If Spielberg delivers a great film, Williams delivers a great score (Jaws, Raiders, ET, Schindler); if the film's unmemorable, the score is unmemorable, but still worth a look (Always, Hook); ditto underrated but entertaining (Catch Me If You Can), operating on auto-pilot (Temple of Doom, Last Crusade), hugely popular (Jurassic Park) or dull but worthy (Amistad).

Once again, this is the case with Munich: the film and music alike are at once moving, compelling, dark and complex.

The stand-out tracks are:
Hatikvah (The Hope) -- lush strings drawl out an aching theme of deep sadness; wind instruments join in to flesh out this beautiful, elegant Israeli melody.

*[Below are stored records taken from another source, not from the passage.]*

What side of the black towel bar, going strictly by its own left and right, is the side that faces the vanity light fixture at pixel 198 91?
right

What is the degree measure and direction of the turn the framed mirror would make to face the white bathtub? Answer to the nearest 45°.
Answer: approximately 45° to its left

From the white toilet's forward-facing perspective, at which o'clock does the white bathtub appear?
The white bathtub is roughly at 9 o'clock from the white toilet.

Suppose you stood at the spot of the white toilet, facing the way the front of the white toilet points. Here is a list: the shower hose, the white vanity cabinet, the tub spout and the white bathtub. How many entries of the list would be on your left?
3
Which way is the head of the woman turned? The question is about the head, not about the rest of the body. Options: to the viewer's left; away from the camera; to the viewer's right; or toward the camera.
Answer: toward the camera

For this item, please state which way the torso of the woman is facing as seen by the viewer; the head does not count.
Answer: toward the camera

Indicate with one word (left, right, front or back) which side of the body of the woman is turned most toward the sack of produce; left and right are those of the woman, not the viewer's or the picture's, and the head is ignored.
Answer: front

Remember Munich -- female vocals over strings. This track packs an emotional punch, with the voice almost wailing with anguish.

Avner's Theme -- the main leitmotif of the film, repeated in several places throughout the film. Here it is elegantly picked out on solo classical guitar. A stately melody with a a hint of dissonance in the repeated two-chord refrain, that reflects the moral confusion of the film's protagonist.

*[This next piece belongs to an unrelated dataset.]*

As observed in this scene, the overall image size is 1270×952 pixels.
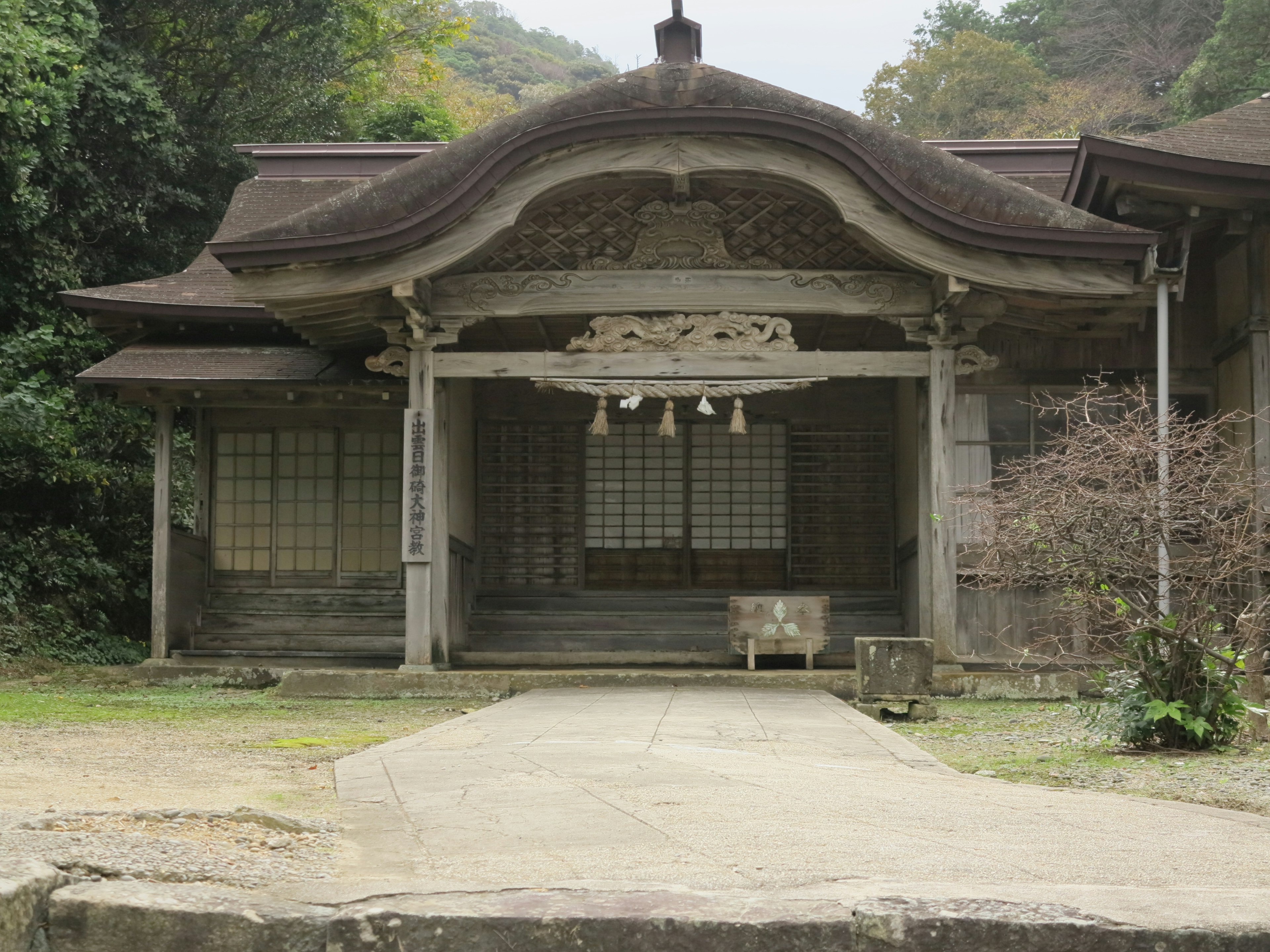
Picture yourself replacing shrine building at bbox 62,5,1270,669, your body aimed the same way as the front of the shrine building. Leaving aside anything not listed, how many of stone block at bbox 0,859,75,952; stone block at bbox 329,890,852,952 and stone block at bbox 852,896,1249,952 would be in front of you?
3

Avner and Daphna -- an oboe high and clear intones the same melody from 'Remember Munich' which develops middle-eastern nuances, before full strings take over along more dynamic and complex lines.

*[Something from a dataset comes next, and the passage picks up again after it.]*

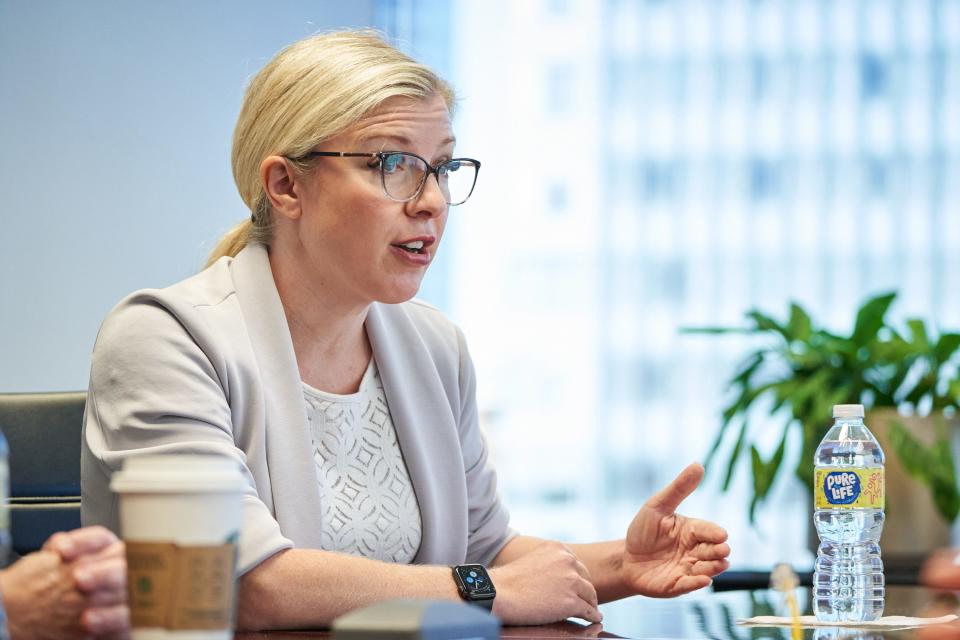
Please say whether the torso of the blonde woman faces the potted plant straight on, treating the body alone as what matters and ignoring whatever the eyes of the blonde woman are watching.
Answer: no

End Credits -- a knockout reprise of the Avner theme. A doleful solo cello leads into a short version of the theme for full strings and then a heart-breaking rendition for solo piano, before the strings return to join the piano. Simply beautiful, the music delivers the equivalent of an emotional body-blow.

There is also a minimalist recurring cue with a repeated steady and implacable beat implying much: the tension of impending tragedy, the inevitability of escalating violent reprisals and the pulsing of blood as passions flare and reason diminishes.

This is not quite John Williams at the top of his game, but it's not far off it. Like the film, the music is the work of a true talent delivering a vital and daring piece of art.

Stunning piece of work5
I don't really know what to say apart from Munich is a incredibly moving piece of work by John Williams and that you will not regret buying it. There have been only a few soundtracks that have personally moved me and this is definitely one of them.

I look forward to listening to the next John Williams soundtrack.

Williams at his best5
Sometimes lush and emotional, at other times spare and tormented, this is Willimas at his very best. Stand-out tracks include 'Munich 1972' and 'Remember Munich' where the soaring worldless soprano is reminiscent of Lisa Gerrard, 'Hatikvah (The Hope)' where the composer reworks the Israeli national anthem, 'Encounter in London & Bomb Malfunctions' where orchestral strings shift uneasily above an insistent electrical pulse, and 'Avner's Theme' which features the work's leitmotif repeated throughout, a haunting, simple melody. Throughout Williams refences Middle Eastern music, but never slips into pastiche and his trademark soaring orchestrations are never sentimental, backed as they are by other spare, sometimes arhythmic and almost atonal cues. The soundtrack is as dark and complex as the film itself, and ultimately just as rewarding.

Nominated for an Oscar and undoubtedly among Williams's best work, functioning as a the accompaniment to a singular film and worthy of consideration as a stand-alone piece.